I really think this is an important question because there is now ample evidence that shows that if acute pain is not adequately treated it can go on to actually become chronic pain. So let's take chronic post-surgical pain. This would be an ideal model for us to talk about how we might impact the development of pain in a person who's having surgery because... Especially if it's an elective surgery we can plan for it. So one of the big things that's being done now in surgical centers is what we call pre-emptive analgesia, patients actually get medications prior to the surgery, during the surgery, and then targeted therapy after the surgery to try to blunt the pain response, cut down the pain, what a reflex arc if you will, and down-regulate the pain. And I think that treating acute pain is very important. Is there a role for opioids in treatment of acute pain? Yes, there is, but that role for opioid should be, again, in the acute phase at the lowest dose possible and maybe with other medications at the same time, so that it's easier to wean the patient off of the opioid quickly.

Lee Tetreault:

And lastly, Dr. Please give us a quick summary of the available medications for pain.

Dr. Galluzzi:  

Well, everyone knows about opioids and we all know that the CDC has tried to give us some guideline regarding their use. Things like morphine, hydromorphone, oxycodone, there's a number of them. These are to be used very cautiously and only in selected patients. For chronic non-cancer pain, if we can determine the source of the pain, then we should be treating it at its origin if we can. So, inflammatory pain clearly we wanna use anti-inflammatory medications like steroids may be very useful in inflammatory pain, especially in the short term as well as the COX-2 or the LOX-2, the non-steroidal anti-inflammatory medications.

We can also, for neuropathic pain, use different types of medication that mediate different receptors. The NMDA receptors have been shown to respond for neuropathic pain, we can use the alpha-2 Delta ligands, which some people refer to as the gabapentinoids, gabapentin and pregabalin; and other anti-epileptic agents have been shown to be very, very effective in treating forms of neuropathic pain. And in addition to that, you can also use serotonin reuptake inhibitor. So things like duloxetine or venlafaxine, which are serotonergic and also have some norepinergic activity are very, very useful for neuropathic pain. For no susceptive pain, again, non-steroidals, aspirin may be useful, acetaminophen can be useful. And then, in no susceptive pains we're looking at the anti-epileptic medications, the serotonergic medications and possibly other forms of topical medications. There is some new research that's looking at cannabinoids and low-dose cannabinoids that are used sometimes in combination have been shown to be useful, but the evidence for them is still lacking simply because unfortunately medical cannabis remains a schedule one substance in the United States.

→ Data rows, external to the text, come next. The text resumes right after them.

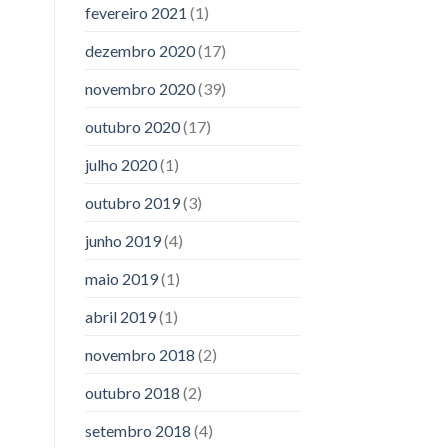
fevereiro 2021
(1)
dezembro 2020
(17)
novembro 2020
(39)
outubro 2020
(17)
julho 2020
(1)
outubro 2019
(3)
junho 2019
(4)
maio 2019
(1)
abril 2019
(1)
novembro 2018
(2)
outubro 2018
(2)
setembro 2018
(4)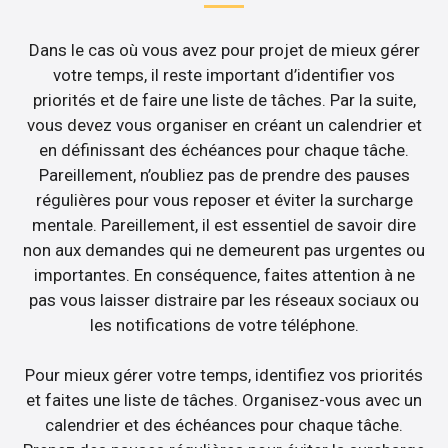
Dans le cas où vous avez pour projet de mieux gérer
votre temps, il reste important d’identifier vos
priorités et de faire une liste de tâches. Par la suite,
vous devez vous organiser en créant un calendrier et
en définissant des échéances pour chaque tâche.
Pareillement, n’oubliez pas de prendre des pauses
régulières pour vous reposer et éviter la surcharge
mentale. Pareillement, il est essentiel de savoir dire
non aux demandes qui ne demeurent pas urgentes ou
importantes. En conséquence, faites attention à ne
pas vous laisser distraire par les réseaux sociaux ou
les notifications de votre téléphone.
Pour mieux gérer votre temps, identifiez vos priorités
et faites une liste de tâches. Organisez-vous avec un
calendrier et des échéances pour chaque tâche.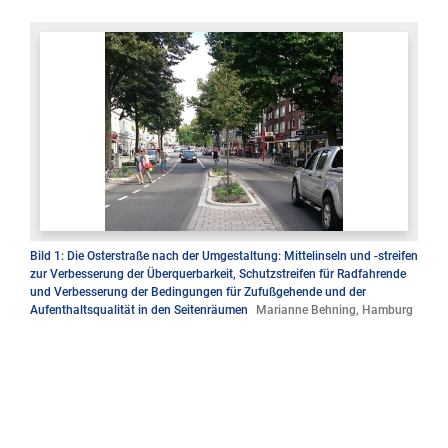
Bild 1: Die Osterstraße nach der Umgestaltung: Mittelinseln und -streifen
zur Verbesserung der Überquerbarkeit, Schutzstreifen für Radfahrende
und Verbesserung der Bedingungen für Zufußgehende und der
Aufenthaltsqualität in den Seitenräumen
Marianne Behning, Hamburg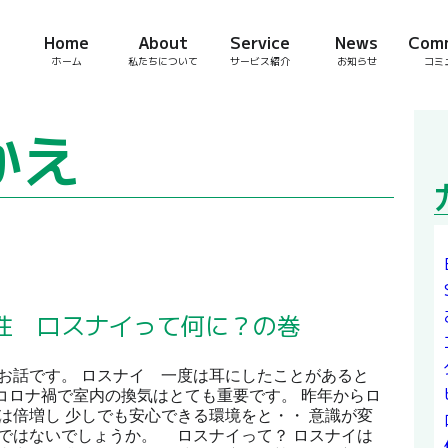
Home
About
Service
News
Com
ホーム
私たちについて
サービス紹介
お知らせ
コミ
かえ
性 ロスナイって何に？の巻
お話です。 ロスナイ 一度は耳にしたことがあると
コロナ禍で室内の換気はとても重要です。 昨年からロ
は倍増し 少しでも安心できる環境をと・・ 意識が変
ではないでしょうか。 ロスナイって？ ロスナイは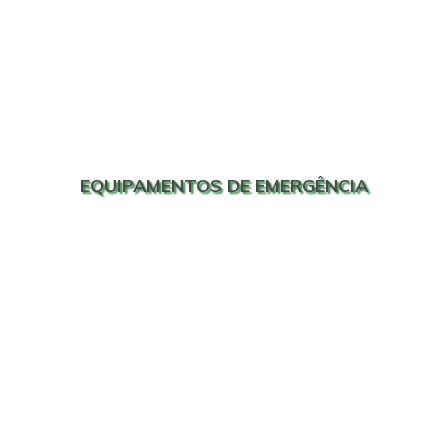
EQUIPAMENTOS DE EMERGÊNCIA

So I think in the coming years we're gonna be seeing a lot more focus on using these types of medications and what I wanna say in conclusion is that maybe one thing isn't gonna work for everyone. Pain is complex, there can be more than one generator for the pain. And what is very important to think about is what we call multi-modal therapy, trying to use all of the things that we've talked, the complementary and alternative modalities, the non-opioid modalities, the lifestyle changes, perhaps cognitive behavioral therapy coupled with maybe other types of medications and there may be some novel substances coming down the line as well. So I think this is a fascinating area of medical practice as challenging as it is, I think it's one of the most rewarding things that we can do as doctors to try to help people manage their pain.

Lee Tetreault:

This is great information doctor, thank you so much for your time today.